The works will be screened together at FormaHQ on the evening of Thursday 13th November 2025. More screenings and events will take place between September and December 2025 and early 2026.
The Open Road is commissioned by Film and Video Umbrella, The Amelia Scott, Cement Fields, FLAMIN, Forma, and Three Rivers. Supported using public funding by Arts Council England.
Projects
The Open Road will extend across London and Kent in 2025 and 2026, encompassing a series of solo presentations, community engagement initiatives, and curated screenings.
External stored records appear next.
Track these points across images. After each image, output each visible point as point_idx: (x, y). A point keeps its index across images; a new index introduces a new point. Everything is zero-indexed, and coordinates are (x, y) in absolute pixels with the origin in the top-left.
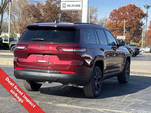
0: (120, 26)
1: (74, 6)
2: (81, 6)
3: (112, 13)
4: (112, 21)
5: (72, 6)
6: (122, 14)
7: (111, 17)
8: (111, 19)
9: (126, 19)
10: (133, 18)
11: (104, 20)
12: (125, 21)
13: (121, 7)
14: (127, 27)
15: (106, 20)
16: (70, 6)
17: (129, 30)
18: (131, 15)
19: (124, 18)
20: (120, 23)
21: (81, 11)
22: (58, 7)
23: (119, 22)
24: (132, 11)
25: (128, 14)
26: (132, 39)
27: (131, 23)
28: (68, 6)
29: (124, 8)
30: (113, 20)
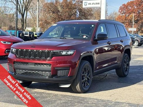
0: (129, 19)
1: (94, 4)
2: (100, 4)
3: (121, 7)
4: (121, 15)
5: (92, 4)
6: (130, 8)
7: (120, 11)
8: (121, 12)
9: (134, 13)
10: (140, 11)
11: (113, 13)
12: (133, 15)
13: (129, 2)
14: (135, 19)
15: (116, 14)
16: (90, 4)
17: (137, 22)
18: (138, 9)
19: (132, 12)
20: (129, 16)
21: (100, 8)
22: (73, 3)
23: (127, 15)
24: (140, 5)
25: (136, 7)
26: (140, 30)
27: (139, 16)
28: (89, 4)
29: (132, 2)
30: (123, 13)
The Amelia Scott, Tunbridge Wells
David Blandy, Commons
26 September 2025 – 11 January 2026
Red House, Bexleyheath
Amaal Said, Open Country
2, 3 & 5 October 2025
North Kent*
Sam Williams, The Eel’s Tale
November 2025
Canterbury Festival, Kent (Screening)
Sam Williams, The Eel’s Tale
1 November 2025
FormaHQ, London (Screening)
David Blandy, Amaal Said, and Sam Williams
13 November 2025
Forma, London*
Amaal Said, Open Country
February – March 2026
*Further details to follow
Amaal Said is a London-based multidisciplinary artist whose work encompasses visual storytelling and community engagement. Born in Denmark to Somali parents, her photography has been featured in Vogue, The Guardian, and The New Yorker. She has exhibited internationally and received the Southwark Council’s I Create grant for her film Notes on Getting Home in 2022. As a Picture Researcher at Hyphen, she curates visuals to amplify Muslim narratives. Amaal holds an MA in Art & Politics from Goldsmiths and a BA in Politics from SOAS.
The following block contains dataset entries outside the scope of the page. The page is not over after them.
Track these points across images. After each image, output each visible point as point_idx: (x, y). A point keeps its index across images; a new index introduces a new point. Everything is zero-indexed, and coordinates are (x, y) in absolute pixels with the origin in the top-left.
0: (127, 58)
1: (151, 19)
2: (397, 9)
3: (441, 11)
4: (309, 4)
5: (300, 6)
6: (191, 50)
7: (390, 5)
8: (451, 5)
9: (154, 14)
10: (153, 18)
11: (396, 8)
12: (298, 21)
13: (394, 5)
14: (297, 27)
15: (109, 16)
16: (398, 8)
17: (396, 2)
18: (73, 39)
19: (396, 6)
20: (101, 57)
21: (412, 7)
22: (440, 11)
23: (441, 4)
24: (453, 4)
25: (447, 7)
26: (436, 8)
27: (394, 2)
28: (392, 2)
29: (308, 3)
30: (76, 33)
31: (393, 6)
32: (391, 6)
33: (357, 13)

David Blandy is an artist examining global structures of control and networks of resistance, in areas that range from ecology, history and science to arenas of play. He makes videos, games, sound and ephemera, deconstructing forms to put them back together again. He searches for meaning in cultural life, an expanded form for auto-anthropology, sifting through multiple forms of archive, from historic texts to academic archives, archaeology and ecological theory, twitch streams and film archives; Blandy weaves lyrical works that explore the complexities of the contemporary subject. He builds complex stories that sketch out a future of interdependence, through visual poetry and immersive play.
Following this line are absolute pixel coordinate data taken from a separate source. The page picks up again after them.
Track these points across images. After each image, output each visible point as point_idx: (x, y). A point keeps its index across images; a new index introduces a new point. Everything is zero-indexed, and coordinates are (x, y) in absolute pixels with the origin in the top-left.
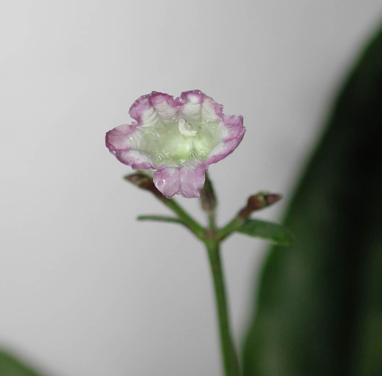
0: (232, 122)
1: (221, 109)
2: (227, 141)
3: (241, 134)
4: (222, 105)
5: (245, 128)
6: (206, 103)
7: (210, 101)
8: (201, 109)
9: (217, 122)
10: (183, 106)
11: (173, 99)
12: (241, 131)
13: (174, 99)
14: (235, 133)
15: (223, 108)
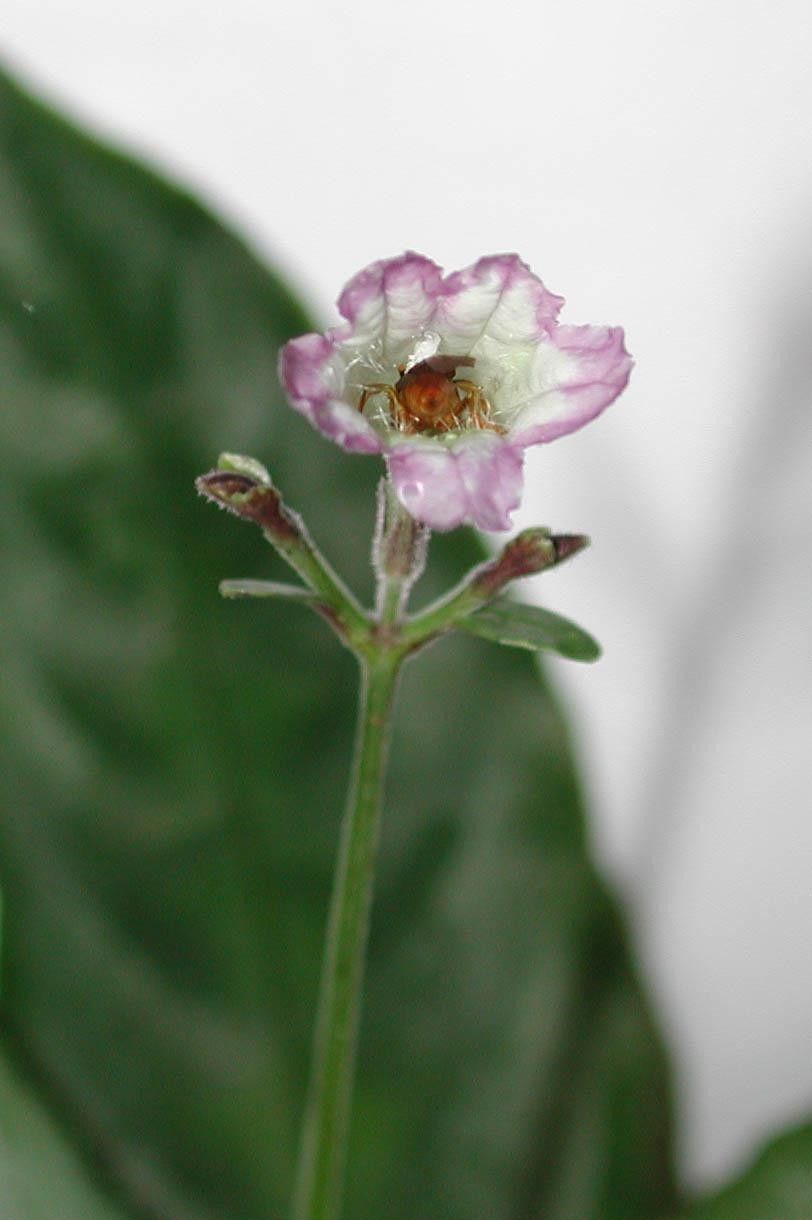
0: (584, 342)
1: (558, 309)
2: (570, 389)
3: (620, 371)
4: (561, 298)
5: (630, 356)
6: (520, 291)
7: (531, 286)
8: (497, 307)
9: (532, 341)
10: (455, 297)
11: (439, 278)
12: (617, 365)
13: (445, 275)
14: (598, 369)
15: (562, 305)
He has exhibited & performed at venues nationally and worldwide, with solo shows at John Hansard Gallery, Southampton; Towner Gallery, Eastbourne; Focal Point Gallery, Southend-on-Sea; The Baltic, Gateshead; Turner Contemporary, Margate; Spike Island, Bristol; The Exchange, Newlyn; Künstlerhaus Stuttgart, Germany. Blandy has also exhibited in museums and screenings internationally including at CPH:DOX, Copenhagen International Documentary Festival 2024; Serpentine Gallery, London; LA Film Forum, Los Angeles; Art Tower Mito, Tokyo; Kiasma Contemporary Art Museum, Helsinki; Whitechapel Gallery, London; Tate Modern, London; MoMA PS1, New York & 21st Century Museum of Contemporary Art, Kanazawa, Japan. He was nominated for the Film London Jarman award with Larry Achiampong in 2018.
David Blandy is represented by Seventeen Gallery, London. His films are distributed by LUX, London.
Sam Williams is an artist with a practice that intertwines moving-image, collage, choreography, sound and writing. His ongoing research focuses on multispecies entanglements, ecological systems, bodies-as-worlds and folk mythologies and how they propose possibilities for present and future ways of non-human-centric living. Sam is based in London where he is a resident at Somerset House Studios. He has presented work at institutions including Chisenhale Gallery, Arnolfini, Siobhan Davies Dance, Somerset House, Tate Britain, Studio Voltaire and South Kiosk (UK), She Will (Norway); Röda Sten Konsthall (SE); Kino Arsenal, Akademie der Kunst, Tanzhalle Wisenberg and B3 Biennale (Germany).